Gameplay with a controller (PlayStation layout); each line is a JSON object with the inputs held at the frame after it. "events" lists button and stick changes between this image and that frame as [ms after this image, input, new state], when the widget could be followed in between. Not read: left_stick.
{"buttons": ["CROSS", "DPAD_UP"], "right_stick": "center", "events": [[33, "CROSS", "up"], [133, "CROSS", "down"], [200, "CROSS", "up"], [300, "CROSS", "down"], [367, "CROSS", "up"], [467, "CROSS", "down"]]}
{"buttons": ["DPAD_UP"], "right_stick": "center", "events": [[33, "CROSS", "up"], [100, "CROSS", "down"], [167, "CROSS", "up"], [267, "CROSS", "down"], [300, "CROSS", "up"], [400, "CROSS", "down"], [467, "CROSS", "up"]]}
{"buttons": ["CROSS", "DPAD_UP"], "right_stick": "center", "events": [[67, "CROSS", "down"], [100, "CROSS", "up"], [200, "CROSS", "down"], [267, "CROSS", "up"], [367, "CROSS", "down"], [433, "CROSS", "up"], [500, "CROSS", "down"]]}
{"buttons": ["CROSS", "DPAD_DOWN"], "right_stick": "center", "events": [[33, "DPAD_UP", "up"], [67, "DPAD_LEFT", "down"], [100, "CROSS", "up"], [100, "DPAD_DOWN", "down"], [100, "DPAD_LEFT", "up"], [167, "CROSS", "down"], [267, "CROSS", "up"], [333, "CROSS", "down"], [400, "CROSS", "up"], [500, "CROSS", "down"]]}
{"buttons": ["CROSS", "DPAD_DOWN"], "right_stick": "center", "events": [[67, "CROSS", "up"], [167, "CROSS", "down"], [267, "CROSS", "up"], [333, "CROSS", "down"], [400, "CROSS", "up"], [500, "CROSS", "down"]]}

▬▬▬▬▬▬▬▬▬▬

**Work task**
Search the records for the word "center" and return every line that holds it.

**Task solution**
{"buttons": ["CROSS", "DPAD_UP"], "right_stick": "center", "events": [[33, "CROSS", "up"], [133, "CROSS", "down"], [200, "CROSS", "up"], [300, "CROSS", "down"], [367, "CROSS", "up"], [467, "CROSS", "down"]]}
{"buttons": ["DPAD_UP"], "right_stick": "center", "events": [[33, "CROSS", "up"], [100, "CROSS", "down"], [167, "CROSS", "up"], [267, "CROSS", "down"], [300, "CROSS", "up"], [400, "CROSS", "down"], [467, "CROSS", "up"]]}
{"buttons": ["CROSS", "DPAD_UP"], "right_stick": "center", "events": [[67, "CROSS", "down"], [100, "CROSS", "up"], [200, "CROSS", "down"], [267, "CROSS", "up"], [367, "CROSS", "down"], [433, "CROSS", "up"], [500, "CROSS", "down"]]}
{"buttons": ["CROSS", "DPAD_DOWN"], "right_stick": "center", "events": [[33, "DPAD_UP", "up"], [67, "DPAD_LEFT", "down"], [100, "CROSS", "up"], [100, "DPAD_DOWN", "down"], [100, "DPAD_LEFT", "up"], [167, "CROSS", "down"], [267, "CROSS", "up"], [333, "CROSS", "down"], [400, "CROSS", "up"], [500, "CROSS", "down"]]}
{"buttons": ["CROSS", "DPAD_DOWN"], "right_stick": "center", "events": [[67, "CROSS", "up"], [167, "CROSS", "down"], [267, "CROSS", "up"], [333, "CROSS", "down"], [400, "CROSS", "up"], [500, "CROSS", "down"]]}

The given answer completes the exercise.